Thursday, September 30, 2010

Illegal Pharm

March of the Moral Majority

Good Lord. Who the hell anointed these people saints? If it was Jesus, he should be put on trial for war crimes when he rises from Care Bear land.
These people AREN'T moral. These people are not only amoral - they are fucking annoying. They are the idiots that cut you off in parking lots and bitch in movie lines that they didn't get the appropriate discount. You can see them asking you to ask them about Jesus as they pass you in a turn lane. These people only fight when the war is two inches in front of their faces.
Not only that, but their children are absolute hellions. They are the "biters" in the classroom and the tantrum throwers in the malls.
And they all breed like nobody's business. Without birth control or abortion, its no wonder these cretins are voting our conscience. Their numbers are manifold.
The two RELIGION WITHHELD that sit behind me have a new child every six months. Then, they bitch that they aren't getting enough benefits from work for the delivery.
Who do you think is paying for their fuckhappy ways?
Yours truly.
My co-pays go up because of this rampant breeding. And don't even let me get into how it affects everyone in taxes and overpopulation.
Not only that, we subsidize these degenerates' that they can molest children in peace.
Are these broad generalizations? Damn straight.
It's time to fight morons with bean curd. I don't know what that means, but the Moral Majority seems to have no problem lumping us into a homogenized clump of gay sex, flag burning, and baby killing – so why the fuck not lump them into what they are?
So, let's go on.
They smell bad, normally, as well.
Most of their Gods are con artists, magicians, and charlatans. Their Gods tell them to kill, kill, kill and to love, love, love. They believe in abstinence, but not masturbation. They own homes that smell of cabbage and Lysol. They like to crotchet crocheting needles. They think that superheroes live in the sky and will reward them for kissing their asses (superhero remark swiped). They eat Cheetos and then wipe their fingers on their neighbor. They have vast sensory organs that can smell free food miles away. They live on welfare, but give their Walmart income to corrupt churches. They wear more makeup than Tammy Faye Baker – and she's one of them! They shit out of their mouths and eat with their assholes. They come in five sets of twelve. They offer queen and Serta Perfect. They will rot your teeth. They come with a free prize if you scratch their heads off. They all own dogs named Barkley. They have sex using tubes and droppers. They eat a lot of Velveeta. They aren't even human. Their leader will come one day and demand Slurpies.

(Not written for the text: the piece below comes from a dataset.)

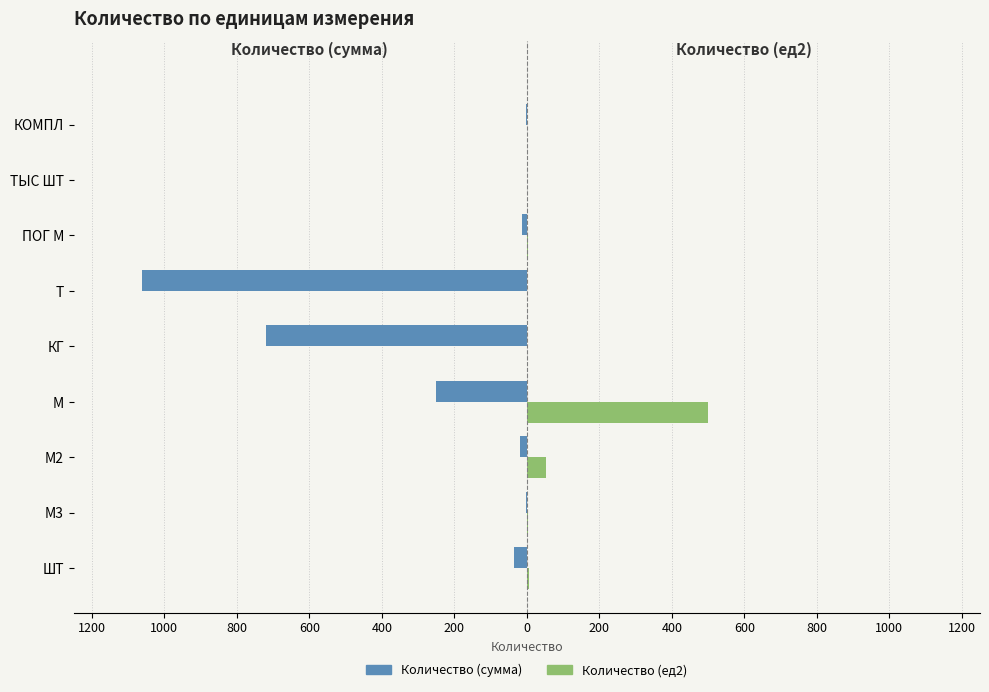

What are all the series names shown in the legend?

Количество (сумма), Количество (ед2)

Ah, well, I'm exhausted. Just the thought of these twisted degenerates makes me sick.
What is true is that their dogmas support the ideas of a master and slave society and they will perpetuate their will through big business and oligarchic government.

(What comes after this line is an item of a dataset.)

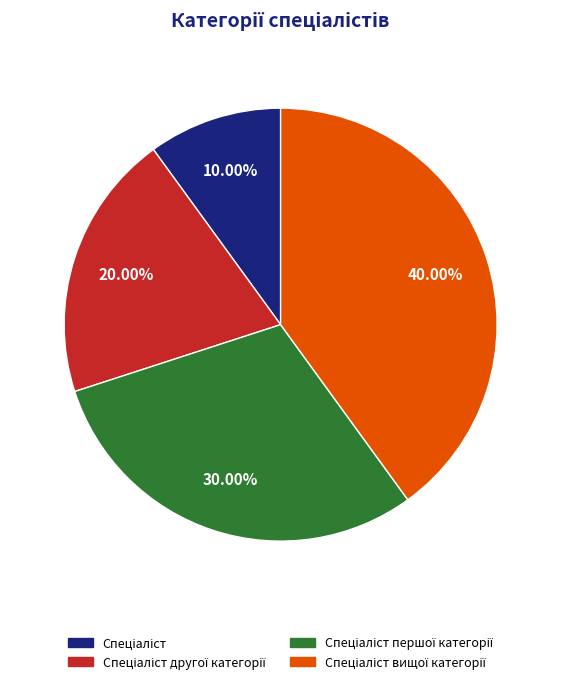

Count the number of slices in the pie.

4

The morons that voted for Bush (and they are morons), believe in lies. They see the world through faith lenses where everything stands as long as it is told to them by their selected mouthpiece.
If Bush told them the world was flat, they would believe. And there's no hyperbole here. WMD? Al Queda ties? We got that – even though it doesn't exist.
The real religious use faith as a way to interpret their beliefs. Most of them do not read the bible in the literal sense. They do not believe a horned dragon will pounce on Syria. But, they do believe the lessons these enormous pictures paint. In Revelations they speak a lot about the false prophet. The Moral Majority thinks this will be manifested in one man. The real religious know that false prophets come and go and that we've just elected one.